Gran Bretaña emergió de la Segunda Guerra Mundial en quiebra. El Partido Laborista, que regresó al gobierno en julio de 1945, después de derrotar sorpresivamente a los conservadores del primer ministro Winston Churchill, el gran símbolo guerrero, llevó adelante una política de estatizaciones y racionamiento. 

Los laboristas, fuertemente influidos por las ideas socialistas y los sindicatos, nacionalizaron el Banco de Inglaterra y las industrias del carbón, el gas, la producción de energía, los ferrocarriles y la metalúrgica. 

El Estado británico negoció con las empresas privadas la venta de activos en casi todo el mundo, como ferrocarriles, tranvías, teléfonos o agua potable, incluso al Estado uruguayo y a otros de América del Sur, a cambio de la enorme deuda acumulada por abastecimientos de guerra.

Cómo licuar deudas y gastos del Estado

Los gobiernos británicos de posguerra también licuaron parte de los gigantescos pasivos acumulados por el Estado depreciando su moneda, la libra esterlina, que decayó gradualmente ante el dólar estadounidense. Todas las devaluaciones provocadas persiguen exactamente eso: reducir los gastos del Estado.

Ese activismo estatista y monetario en parte fue inspirado en las ideas de John Maynard Keynes, un economista que se hizo popular en las décadas de 1920 y 1930. Él propuso combatir la depresión y el desempleo mediante una gran expansión del gasto estatal, del crédito de las obras públicas y de la emisión de dinero (ver los capítulos anteriores de esta serie).

La Gran Depresión parecía el cumplimiento de la profecía de Karl Marx de que el capitalismo se hundiría luego de grandes crisis económicas, el empobrecimiento de las mayorías y una revolución sangrienta y total, al estilo de la Revolución Francesa de 1789.

La depresión ayudó decisivamente a la entronización de los nazis en Alemania en 1933; e incluso América Latina sufrió cambios drásticos de gobierno, diez de ellos mediante golpe de Estado, como en Uruguay en 1933.

Las herramientas de política económica del keynesianismo fueron tomadas con fervor por muchos gobiernos, y probadas hasta su agotamiento en la década de 1970 por “estanflación”: una letal combinación de estancamiento e inflación que también Uruguay padeció durante casi medio siglo a partir de 1950. 

Aún hoy el keynesianismo es reivindicado por ciertos sectores de izquierda, y también por populistas de derecha. 

Pero Kenyes, un culto y arrogante docente de la Universidad de Cambridge, predicaba un capitalismo reformado precisamente para preservarlo, no para superarlo, o destruirlo. De hecho, a partir de 1942 y hasta su muerte en 1946, integró la muy aristocrática Cámara de los Lores, en representación del Partido Liberal británico, un sector político menor pero decisivo durante buena parte del siglo XX.

Keynes despreciaba el comunismo, “salvo como religión”, y también la obra de Karl Marx. “Mis sentimientos hacia ‘El capital’ son los mismos que hacia el Corán”, señaló. “¿Cómo pudieron cualquiera de estos dos libros llevar el fuego y la espada a medio mundo? Me supera”.

====================

TAREAS ESCRITAS:
1. Cita sin cambios el pasaje del texto sobre la posguerra británica que empieza en las palabras "Ese activismo estatista" y termina después de "Uruguay en 1933.".
2. Según el texto sobre la posguerra británica, ¿es cierta cada una de estas afirmaciones? Responde sí o no y copia las palabras que lo deciden: (a) El Partido Laborista volvió al gobierno en julio de 1945. (b) Keynes estuvo en la Cámara de los Lores por el Partido Laborista. (c) La libra esterlina ganó valor frente al dólar estadounidense.

INFORMACIÓN DADA:

====================

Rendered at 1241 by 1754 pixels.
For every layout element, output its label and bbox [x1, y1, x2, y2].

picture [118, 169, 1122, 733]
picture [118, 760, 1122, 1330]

====================

RESPUESTAS POR TAREA:
1.
Ese activismo estatista y monetario en parte fue inspirado en las ideas de John Maynard Keynes, un economista que se hizo popular en las décadas de 1920 y 1930. Él propuso combatir la depresión y el desempleo mediante una gran expansión del gasto estatal, del crédito de las obras públicas y de la emisión de dinero (ver los capítulos anteriores de esta serie).

La Gran Depresión parecía el cumplimiento de la profecía de Karl Marx de que el capitalismo se hundiría luego de grandes crisis económicas, el empobrecimiento de las mayorías y una revolución sangrienta y total, al estilo de la Revolución Francesa de 1789.

La depresión ayudó decisivamente a la entronización de los nazis en Alemania en 1933; e incluso América Latina sufrió cambios drásticos de gobierno, diez de ellos mediante golpe de Estado, como en Uruguay en 1933.

2.
(a) Sí: "regresó al gobierno en julio de 1945".
(b) No: "en representación del Partido Liberal británico".
(c) No: "que decayó gradualmente ante el dólar estadounidense".